In general, nutrient availability decreases as the depth of the soil environment increases, since organic molecules degraded from detritus are swiftly eaten by other microorganisms on the surface, resulting in nutritional deficiency in the deeper levels of soil.

Collimonas is one of those species that may survive in an oligotrophic environment as it has the capacity to not only hydrolyze the chitin generated by fungus for nutrition, but also to create materials. Fungi are a prevalent element of the habitats where Collimonas thrives. In oligotrophic settings, reciprocal relationships are prevalent. Weathering also allows Collimonas to access electron sources from rocks and minerals.
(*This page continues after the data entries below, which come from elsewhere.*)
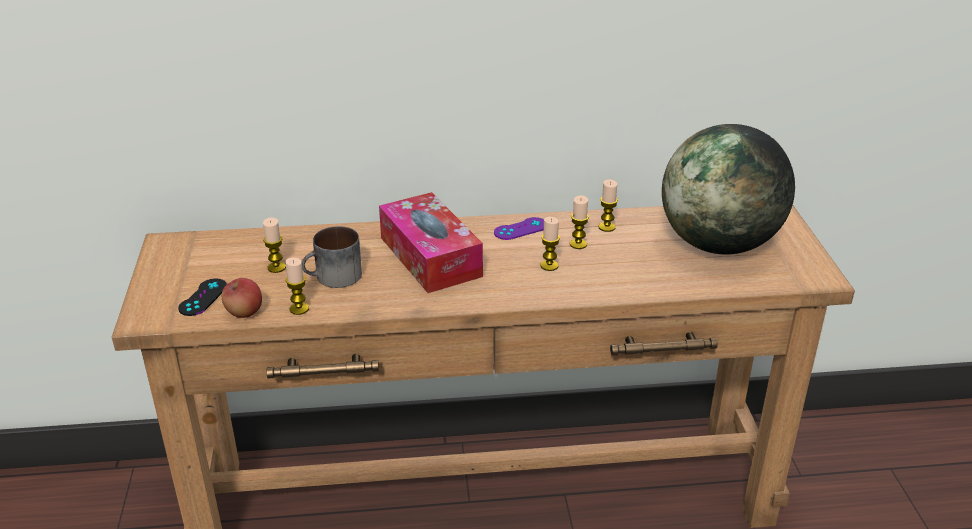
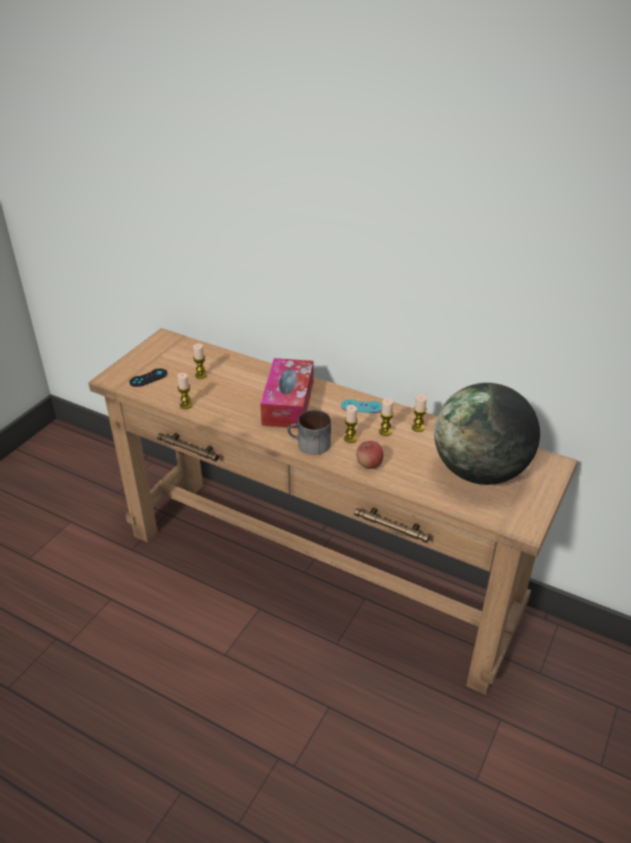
camera: 35 degrees right, 5 degrees up
(244, 313) = (158, 395): apple -> apple (369, 464)
(334, 278) = (222, 394): mug -> mug (309, 445)
(520, 229) = (361, 406): purple game controller -> turquoise game controller

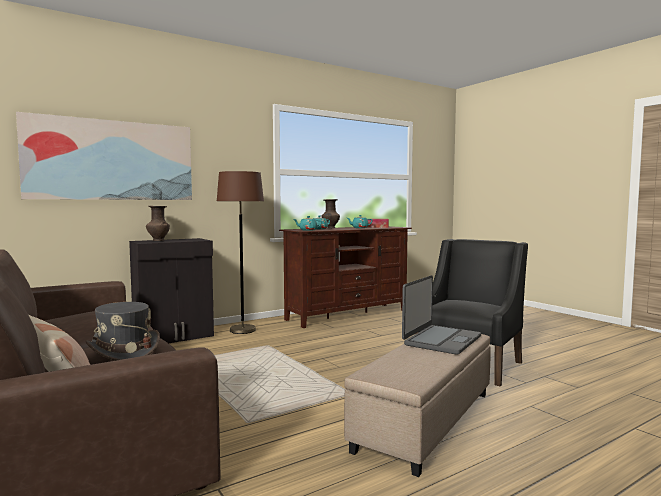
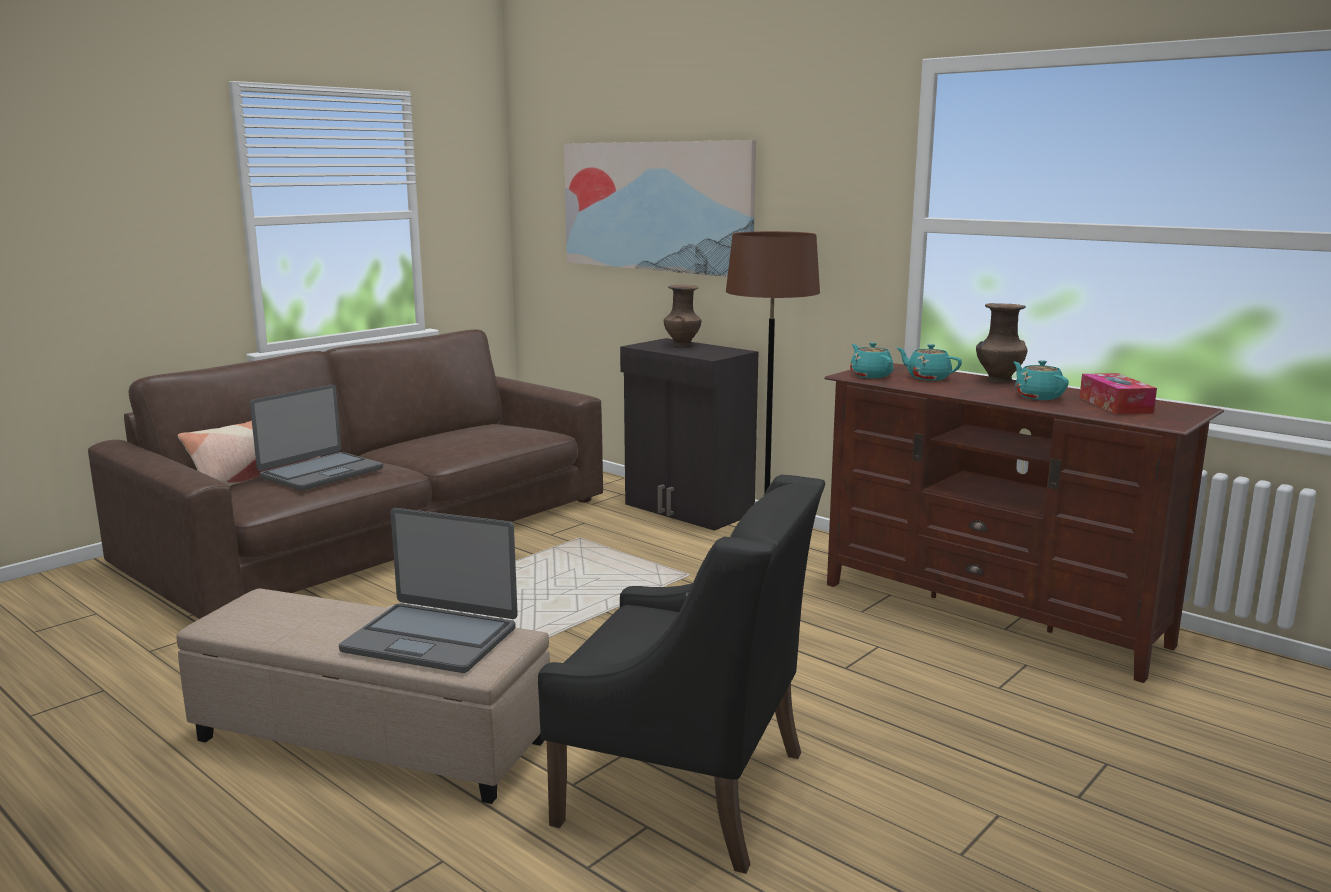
camera: 75 degrees right, 10 degrees up
(123, 351) = (320, 473): grey hat -> laptop

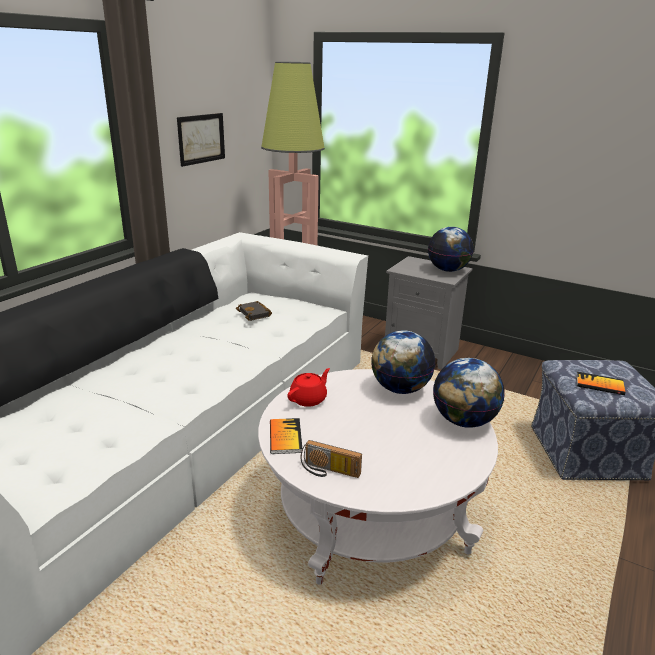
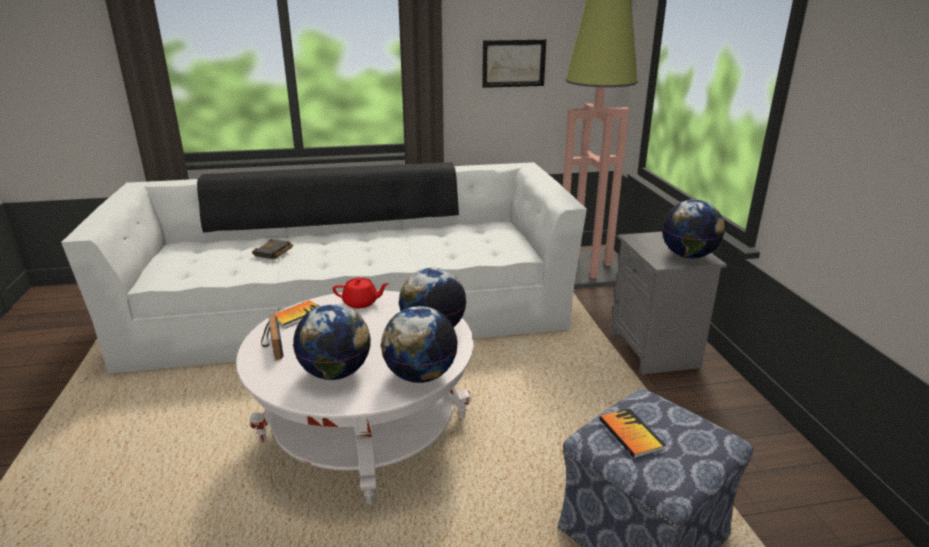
camera: 50 degrees right, 0 degrees up
(255, 314) = (464, 235): black book -> black book (274, 252)
(418, 455) = (336, 373): none -> globe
The environment of soil in polar locations, such as the Antarctic and Arctic regions, is termed oligotrophic since the soil is frozen and biological activity is minimal. Actinobacteria, Proteobacteria, and Cyanobacteria are the most common bacteria in frozen soil, with a tiny quantity of archaea and fungus. Under a wide range of low temperatures, actinobacteria can keep their metabolic enzymes active and continue their biochemical processes.

The following are the characteristics that a bacterium should have in order to be labelled as an oligotroph:

(a) Having a form with a high surface-to-volume ratio.

(b) Having an innate propensity for using metabolic energy for food absorption during phases of growth stagnation.

(c) Possessing nutrition absorption abilities that are expressed in a constitutive manner.

(d) Presence of a low-specificity, high-affinity transport mechanism that allows for simultaneous absorption of mixed substrate.

 (e) Having systems for conserving nutrition after it has been absorbed.

Extremophiles and their products have revolutionised many aspects of our home and professional life, from household materials to molecular diagnostics. It is not unlikely that new and medically useful discoveries will be found in the realm of extremophile research; the potential of these organisms is so fresh and huge that their applications may be restricted only by imaginations.